Encouraged by the writer William Styron, he resigned his position to concentrate on writing. His first novel, The Cherry Pit, was published in 1965 and was nominated for the PEN/Faulkner Best First Novel award. He then returned to teaching at Windham College in Putney, Vermont, where he remained until the college closed in 1978. He became close friends with John Irving, another budding novelist, both producing novels at regular intervals. In 1979, Harington separated from his wife, and they were later divorced in the year his father died.

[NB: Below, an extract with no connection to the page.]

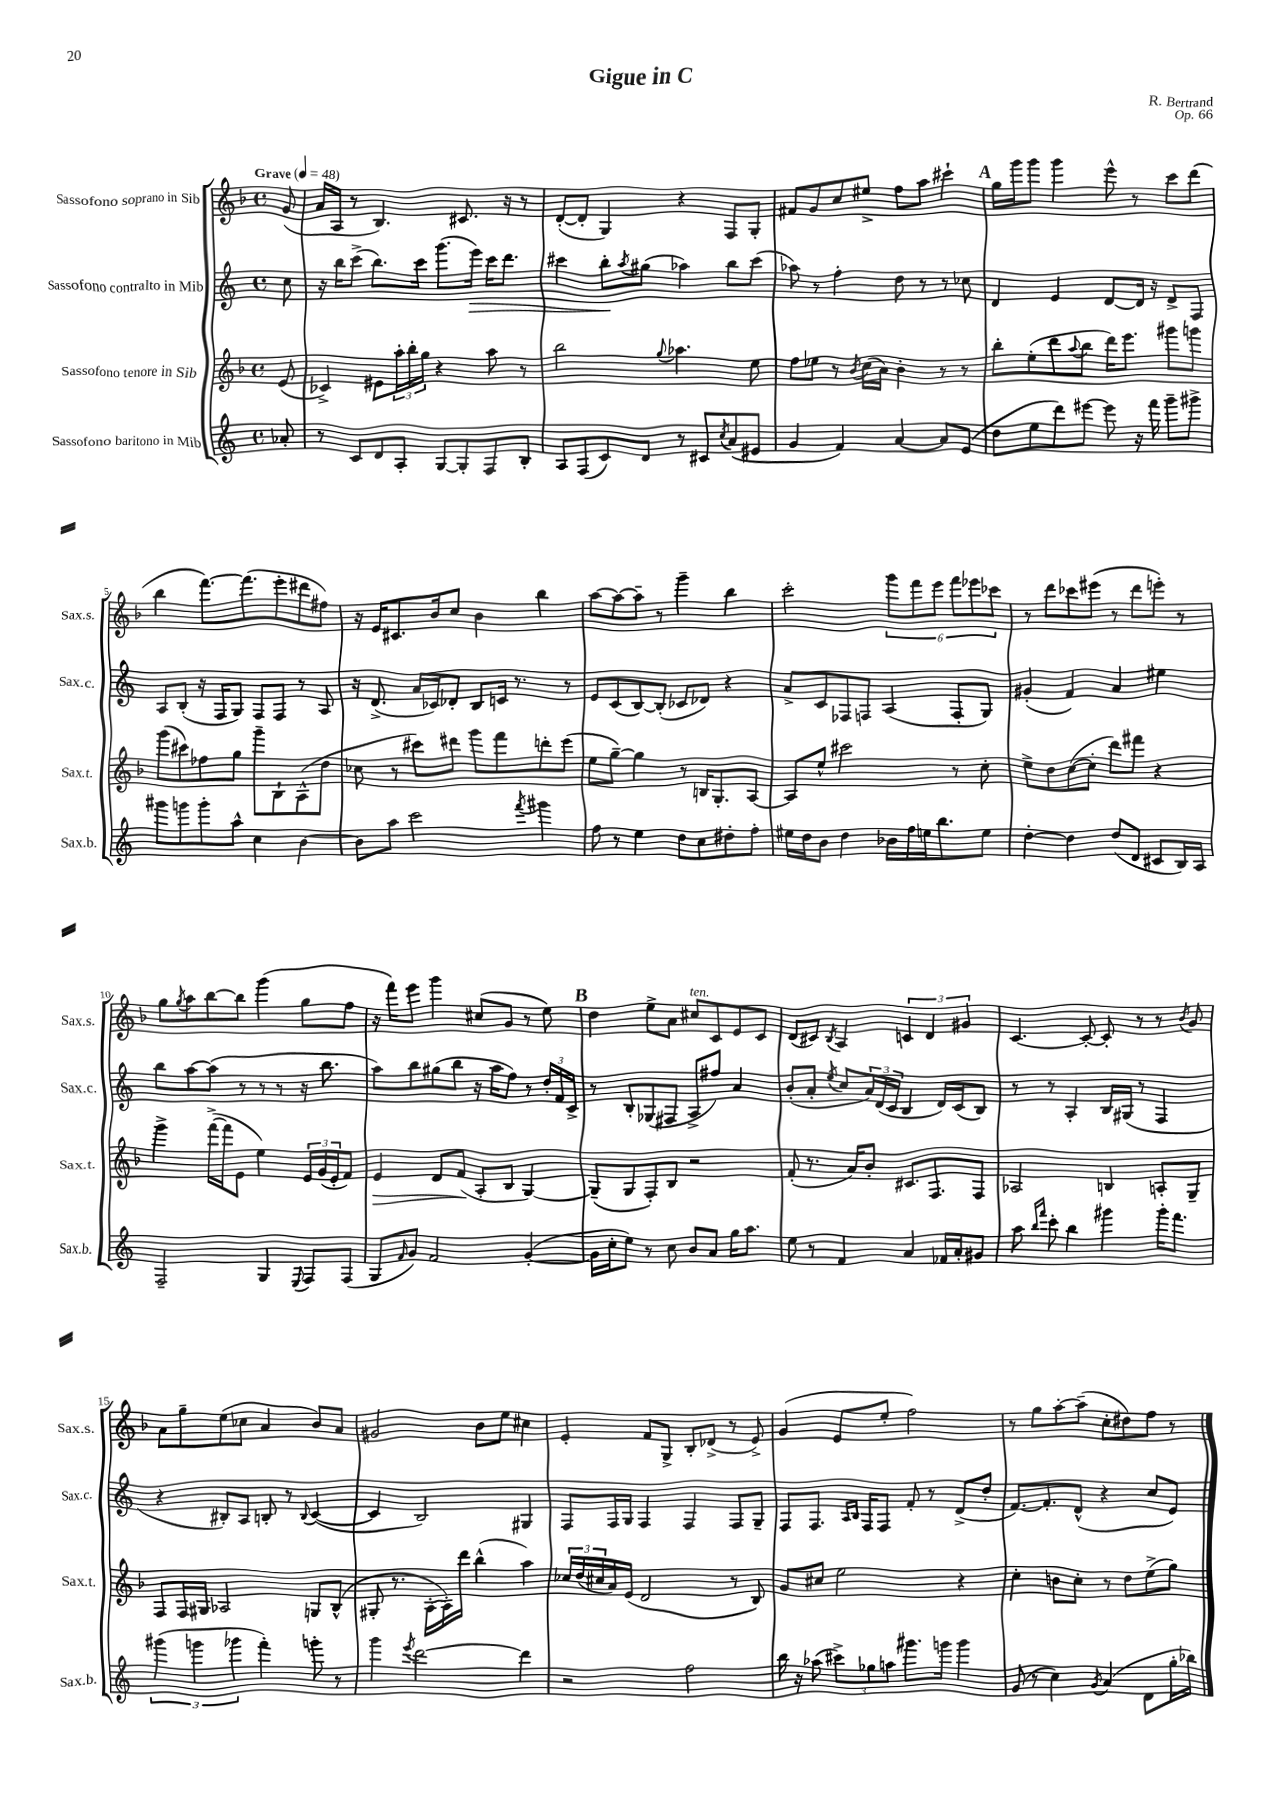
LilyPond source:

With loss of job, wife, and father, Harington went to pieces for a while, returning to Fayetteville in 1982 to find himself. In 1986, he took a position teaching art history at the University of Arkansas, where he remained until his retirement. He survived a bout of throat cancer that struck him in 1993.
The Architecture of the Arkansas Ozarks: A Novel (1975) is perhaps his best-known novel. It constitutes a history of Stay More from 1830 until 1970, written in the style of Magical Realism similar to Gabriel García Márquez’s One Hundred Years of Solitude. Each character in the generations of a single family is associated with a different kind of house. In this book, as in many of his novels, Harington is featured as a character. Other literary influences are found in his novels The Cockroaches of Stay More (1989), where Franz Kafka’s Metamorphosis is the subtext, and Ekaterina (1993), which has many parallels with Vladimir Nabakov’s Lolita.
Many of Harington’s characters appear in more than one novel, sometimes as ghosts. For instance, With (2004) describes how Robin Kerr grew up alone in the Ozarks, helped to survive by a live ghost who used to live in the mountains. The Choiring of the Trees (1991) set in 1914 Arkansas, also features characters who were previously developed in other novels.